Il est possible que j'ai acheté quelques autres ensemble en même temps que celui-ci. Je me suis dit que cela pourrait être intéressant de tester leur effet sur toi.

Sirius observa les doigts de Sofia qui caressent son torse autant qu'ils le déshabillaient :

J'ai hâte d'être à la prochaine fois.

Sofia sourit à nouveau de manière mutine et dit innocemment :

Je me suis surement mal exprimée. J'ai encore parfois du mal avec la langue anglaise...

Elle écarta les pans de chemise du corps de Sirius et il releva légèrement son dos afin de pouvoir s'en débarasser complètement. Une fois qu'il fut torse-nu, Sofia laissa glisser son index le long de son abdomen pour atteindre la limite de son pantalon. Elle fixa alors ses yeux dans ceux de Sirius et lui dit :

J'ai acheté quelques autres ensembles que j'ai emmenés avec moi ce soir afin de tester leur effet sur toi durant toute la nuit. Encore et encore.

Sirius ferma les yeux et jura à nouveau sous la vague d'excitation qui le submergea :

Putain de merde...

Sofia déboutonna finalement son pantalon et posa la main sur le boxer qui couvrait son sexe déjà érigé. Elle pouvait déjà sentir une humidité s'étaler sur le tissu.

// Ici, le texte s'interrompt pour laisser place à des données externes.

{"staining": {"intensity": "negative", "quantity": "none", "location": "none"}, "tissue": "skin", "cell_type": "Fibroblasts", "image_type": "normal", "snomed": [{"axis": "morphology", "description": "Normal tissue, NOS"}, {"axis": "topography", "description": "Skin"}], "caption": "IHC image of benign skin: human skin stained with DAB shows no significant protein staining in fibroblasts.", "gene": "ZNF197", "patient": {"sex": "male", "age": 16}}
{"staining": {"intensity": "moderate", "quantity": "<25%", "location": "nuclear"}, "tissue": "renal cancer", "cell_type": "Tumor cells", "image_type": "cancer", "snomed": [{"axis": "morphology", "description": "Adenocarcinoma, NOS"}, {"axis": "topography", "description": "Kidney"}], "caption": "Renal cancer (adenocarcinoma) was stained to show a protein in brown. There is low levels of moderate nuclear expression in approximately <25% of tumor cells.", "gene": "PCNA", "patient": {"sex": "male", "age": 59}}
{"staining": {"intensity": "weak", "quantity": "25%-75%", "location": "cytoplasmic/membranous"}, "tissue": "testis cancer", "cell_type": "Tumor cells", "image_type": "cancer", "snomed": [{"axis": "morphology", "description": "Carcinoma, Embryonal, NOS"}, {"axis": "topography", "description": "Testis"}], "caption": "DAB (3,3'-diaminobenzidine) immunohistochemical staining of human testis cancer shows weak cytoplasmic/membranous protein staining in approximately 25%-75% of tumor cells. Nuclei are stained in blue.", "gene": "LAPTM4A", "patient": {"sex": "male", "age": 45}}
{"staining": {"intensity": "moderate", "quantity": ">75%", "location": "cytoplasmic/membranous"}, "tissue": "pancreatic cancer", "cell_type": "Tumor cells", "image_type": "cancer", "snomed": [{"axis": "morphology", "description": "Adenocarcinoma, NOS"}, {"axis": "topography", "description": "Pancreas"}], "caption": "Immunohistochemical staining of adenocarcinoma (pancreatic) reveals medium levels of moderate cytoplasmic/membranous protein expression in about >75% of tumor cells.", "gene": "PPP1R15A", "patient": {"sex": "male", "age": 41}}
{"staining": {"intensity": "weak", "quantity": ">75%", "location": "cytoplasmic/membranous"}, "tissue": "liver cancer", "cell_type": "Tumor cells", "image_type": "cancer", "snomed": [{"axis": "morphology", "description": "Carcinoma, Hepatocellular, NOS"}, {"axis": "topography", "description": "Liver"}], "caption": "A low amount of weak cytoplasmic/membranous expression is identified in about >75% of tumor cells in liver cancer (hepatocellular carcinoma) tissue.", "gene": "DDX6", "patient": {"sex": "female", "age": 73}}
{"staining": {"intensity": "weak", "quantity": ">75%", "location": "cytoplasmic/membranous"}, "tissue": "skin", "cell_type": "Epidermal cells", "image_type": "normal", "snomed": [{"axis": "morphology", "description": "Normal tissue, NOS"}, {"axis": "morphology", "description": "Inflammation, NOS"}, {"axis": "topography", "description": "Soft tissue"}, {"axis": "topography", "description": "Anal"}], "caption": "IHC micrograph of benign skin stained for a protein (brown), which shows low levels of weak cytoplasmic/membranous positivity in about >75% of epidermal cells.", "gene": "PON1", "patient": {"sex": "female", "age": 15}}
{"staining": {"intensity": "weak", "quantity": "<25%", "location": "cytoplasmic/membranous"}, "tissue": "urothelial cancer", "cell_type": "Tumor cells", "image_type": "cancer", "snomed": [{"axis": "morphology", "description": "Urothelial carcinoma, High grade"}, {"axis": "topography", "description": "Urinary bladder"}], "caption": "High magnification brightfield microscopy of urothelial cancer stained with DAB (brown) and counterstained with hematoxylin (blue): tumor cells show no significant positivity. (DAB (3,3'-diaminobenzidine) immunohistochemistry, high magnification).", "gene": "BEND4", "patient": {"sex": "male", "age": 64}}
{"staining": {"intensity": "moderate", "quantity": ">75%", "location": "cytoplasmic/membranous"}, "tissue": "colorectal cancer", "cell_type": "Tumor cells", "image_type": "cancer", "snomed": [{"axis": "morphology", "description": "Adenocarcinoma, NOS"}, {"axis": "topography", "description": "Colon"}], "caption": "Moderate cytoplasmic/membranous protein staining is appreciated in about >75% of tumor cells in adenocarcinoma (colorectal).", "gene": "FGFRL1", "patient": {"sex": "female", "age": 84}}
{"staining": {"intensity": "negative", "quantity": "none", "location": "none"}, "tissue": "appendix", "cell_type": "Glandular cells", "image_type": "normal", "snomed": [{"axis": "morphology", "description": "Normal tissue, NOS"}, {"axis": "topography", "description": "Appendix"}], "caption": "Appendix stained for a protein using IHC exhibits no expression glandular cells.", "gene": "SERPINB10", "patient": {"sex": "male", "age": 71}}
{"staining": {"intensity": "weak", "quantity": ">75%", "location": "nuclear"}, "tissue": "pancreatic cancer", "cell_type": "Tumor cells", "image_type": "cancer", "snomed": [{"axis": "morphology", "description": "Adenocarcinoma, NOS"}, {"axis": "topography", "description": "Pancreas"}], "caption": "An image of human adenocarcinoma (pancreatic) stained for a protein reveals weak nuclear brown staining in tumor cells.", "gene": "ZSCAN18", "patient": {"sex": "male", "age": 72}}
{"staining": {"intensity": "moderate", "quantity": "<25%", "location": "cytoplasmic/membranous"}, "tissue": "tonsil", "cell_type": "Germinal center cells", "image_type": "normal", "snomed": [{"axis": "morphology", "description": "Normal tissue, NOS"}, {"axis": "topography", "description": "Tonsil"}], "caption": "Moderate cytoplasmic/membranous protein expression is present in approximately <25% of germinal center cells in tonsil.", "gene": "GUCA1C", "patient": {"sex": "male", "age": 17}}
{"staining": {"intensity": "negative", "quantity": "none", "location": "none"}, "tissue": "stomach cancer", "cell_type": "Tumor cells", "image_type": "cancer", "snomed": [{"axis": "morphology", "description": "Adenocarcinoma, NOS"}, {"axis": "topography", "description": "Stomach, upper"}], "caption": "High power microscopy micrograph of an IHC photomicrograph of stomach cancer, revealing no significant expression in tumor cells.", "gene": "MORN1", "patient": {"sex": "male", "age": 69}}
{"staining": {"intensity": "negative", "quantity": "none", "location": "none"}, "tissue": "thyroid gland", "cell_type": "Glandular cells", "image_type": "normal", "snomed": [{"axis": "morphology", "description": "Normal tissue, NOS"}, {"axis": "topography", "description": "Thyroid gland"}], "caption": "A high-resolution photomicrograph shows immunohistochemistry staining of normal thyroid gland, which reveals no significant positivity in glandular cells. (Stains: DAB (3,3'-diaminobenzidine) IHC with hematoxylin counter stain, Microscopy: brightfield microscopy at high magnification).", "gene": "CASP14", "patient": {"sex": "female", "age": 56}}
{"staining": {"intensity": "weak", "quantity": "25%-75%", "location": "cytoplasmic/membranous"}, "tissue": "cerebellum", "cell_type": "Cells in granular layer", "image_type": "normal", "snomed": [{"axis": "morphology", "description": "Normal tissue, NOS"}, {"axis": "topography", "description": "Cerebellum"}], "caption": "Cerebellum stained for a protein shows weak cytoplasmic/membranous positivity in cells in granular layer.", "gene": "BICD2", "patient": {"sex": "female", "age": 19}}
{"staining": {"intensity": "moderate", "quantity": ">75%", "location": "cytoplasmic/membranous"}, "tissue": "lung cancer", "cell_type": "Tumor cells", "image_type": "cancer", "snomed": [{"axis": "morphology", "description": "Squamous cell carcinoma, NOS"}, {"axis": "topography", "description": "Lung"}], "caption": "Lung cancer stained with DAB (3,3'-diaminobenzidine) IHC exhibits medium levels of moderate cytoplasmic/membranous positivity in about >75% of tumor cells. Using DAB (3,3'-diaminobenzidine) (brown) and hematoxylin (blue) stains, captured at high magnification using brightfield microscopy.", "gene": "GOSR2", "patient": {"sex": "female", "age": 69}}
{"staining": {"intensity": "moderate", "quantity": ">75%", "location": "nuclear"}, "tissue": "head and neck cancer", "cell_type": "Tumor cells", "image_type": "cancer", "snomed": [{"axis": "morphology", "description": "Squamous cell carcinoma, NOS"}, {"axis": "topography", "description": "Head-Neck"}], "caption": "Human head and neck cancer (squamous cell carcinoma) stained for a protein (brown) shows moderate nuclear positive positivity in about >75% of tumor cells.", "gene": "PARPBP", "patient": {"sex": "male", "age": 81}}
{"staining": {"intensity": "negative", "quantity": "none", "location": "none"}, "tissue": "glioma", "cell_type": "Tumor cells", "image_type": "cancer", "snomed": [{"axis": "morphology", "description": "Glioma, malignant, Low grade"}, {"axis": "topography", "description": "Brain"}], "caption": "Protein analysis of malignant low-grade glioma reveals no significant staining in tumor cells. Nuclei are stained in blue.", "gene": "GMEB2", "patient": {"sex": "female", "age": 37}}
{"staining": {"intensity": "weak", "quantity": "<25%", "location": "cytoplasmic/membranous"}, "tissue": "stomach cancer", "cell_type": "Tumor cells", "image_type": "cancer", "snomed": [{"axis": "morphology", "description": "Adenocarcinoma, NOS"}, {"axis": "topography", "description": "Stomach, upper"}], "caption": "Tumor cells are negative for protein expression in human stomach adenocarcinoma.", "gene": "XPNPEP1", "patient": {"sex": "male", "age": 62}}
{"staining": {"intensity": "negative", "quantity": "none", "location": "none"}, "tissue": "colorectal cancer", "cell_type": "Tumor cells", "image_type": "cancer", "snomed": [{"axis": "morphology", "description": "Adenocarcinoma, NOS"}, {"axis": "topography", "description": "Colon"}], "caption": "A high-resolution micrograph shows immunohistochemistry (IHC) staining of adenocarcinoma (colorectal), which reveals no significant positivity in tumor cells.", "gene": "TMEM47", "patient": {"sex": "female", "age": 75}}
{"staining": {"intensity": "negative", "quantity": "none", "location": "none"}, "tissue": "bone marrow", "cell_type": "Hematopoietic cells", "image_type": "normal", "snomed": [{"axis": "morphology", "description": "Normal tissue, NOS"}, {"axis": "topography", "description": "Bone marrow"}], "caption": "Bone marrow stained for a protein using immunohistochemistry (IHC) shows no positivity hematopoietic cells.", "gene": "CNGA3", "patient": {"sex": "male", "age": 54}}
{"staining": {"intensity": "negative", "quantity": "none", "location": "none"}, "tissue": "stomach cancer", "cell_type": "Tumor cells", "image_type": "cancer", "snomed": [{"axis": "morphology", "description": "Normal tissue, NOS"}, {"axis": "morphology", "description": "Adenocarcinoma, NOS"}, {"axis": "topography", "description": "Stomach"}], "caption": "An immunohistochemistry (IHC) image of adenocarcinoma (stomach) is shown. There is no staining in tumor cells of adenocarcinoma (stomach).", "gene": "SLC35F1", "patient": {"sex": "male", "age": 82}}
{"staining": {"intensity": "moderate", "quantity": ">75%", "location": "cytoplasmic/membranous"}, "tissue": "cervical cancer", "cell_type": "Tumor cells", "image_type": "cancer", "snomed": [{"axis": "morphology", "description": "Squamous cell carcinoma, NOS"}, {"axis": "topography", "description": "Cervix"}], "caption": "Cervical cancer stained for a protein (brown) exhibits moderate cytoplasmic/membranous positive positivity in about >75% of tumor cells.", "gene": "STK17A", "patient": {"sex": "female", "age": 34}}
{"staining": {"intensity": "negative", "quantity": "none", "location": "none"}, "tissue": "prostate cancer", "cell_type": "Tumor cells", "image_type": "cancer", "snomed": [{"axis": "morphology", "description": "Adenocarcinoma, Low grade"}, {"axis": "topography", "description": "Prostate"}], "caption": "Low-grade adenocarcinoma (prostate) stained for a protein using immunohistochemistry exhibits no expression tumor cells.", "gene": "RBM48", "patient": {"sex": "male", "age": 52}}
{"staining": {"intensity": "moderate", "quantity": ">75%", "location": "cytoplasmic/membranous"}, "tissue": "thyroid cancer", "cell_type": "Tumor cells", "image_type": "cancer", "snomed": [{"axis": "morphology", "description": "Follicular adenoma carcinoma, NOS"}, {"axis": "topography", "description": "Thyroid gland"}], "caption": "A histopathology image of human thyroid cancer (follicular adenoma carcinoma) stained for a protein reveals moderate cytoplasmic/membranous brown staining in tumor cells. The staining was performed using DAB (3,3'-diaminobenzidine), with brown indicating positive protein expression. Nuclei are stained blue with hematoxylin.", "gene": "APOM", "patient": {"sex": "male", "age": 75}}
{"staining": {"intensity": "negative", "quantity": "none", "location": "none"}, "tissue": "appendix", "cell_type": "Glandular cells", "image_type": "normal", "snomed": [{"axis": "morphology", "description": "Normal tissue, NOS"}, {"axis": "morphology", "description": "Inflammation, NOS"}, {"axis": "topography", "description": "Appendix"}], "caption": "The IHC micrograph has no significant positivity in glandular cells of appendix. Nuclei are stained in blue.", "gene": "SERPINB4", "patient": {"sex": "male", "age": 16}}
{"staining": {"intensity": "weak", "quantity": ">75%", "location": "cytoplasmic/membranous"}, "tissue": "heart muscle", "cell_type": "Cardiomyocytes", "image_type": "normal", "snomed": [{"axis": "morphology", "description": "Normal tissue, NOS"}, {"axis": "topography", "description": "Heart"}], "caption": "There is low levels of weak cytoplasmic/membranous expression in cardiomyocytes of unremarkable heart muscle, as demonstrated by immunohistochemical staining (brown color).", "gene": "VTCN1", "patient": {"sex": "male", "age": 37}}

... Si tu penses que tu peux tenir le coup, bien sûr, le taquina-t-elle.

Sirius releva un regard fiévreux vers elle et se jeta sur ses lèvres en posant ses deux mains sur ses fesses, les englobant complètement.

Je suis un putain de mec de dix-huit ans, ma période réfractaire est négative. Je vais te faire l'amour dans chacun de ces ensembles. Plusieurs fois.

Sofia gémit lorsque qu'il glissa sa tête dans son cou pour mordiller un de ses tendons. Sirius renversa leur position afin qu'elle soit allongée contre le coussin et qu'il soit au-dessus d'elle. Il inclina la tête vers sa poitrine et commença à suçoter l'un de ses seins à travers le tissu. La dentelle était tellement fine qu'elle renforçait les sensations au lieu de les atténuer.

Se rendant compte de cela, il laissa une traînée de baisers sur son ventre en descendant vers son sexe. Les mains de Sofia se glissèrent dans ses cheveux d'anticipation. Arrivée face à son pubis, il passa sa langue sur toute la longueur de son sexe, lui arrachant un gémissement bruyant, avant de murmurer à même sa peau de son bas ventre :

Putain ce que tu m'as manqué...

Sofia redressa légèrement la tête et observa Sirius, entre ses cuisses. Leurs yeux se rencontrèrent et elle lui jeta un regard de défi :

Prouve-le.

C'est ce qu'il fit. Toute la nuit durant. Encore et encore.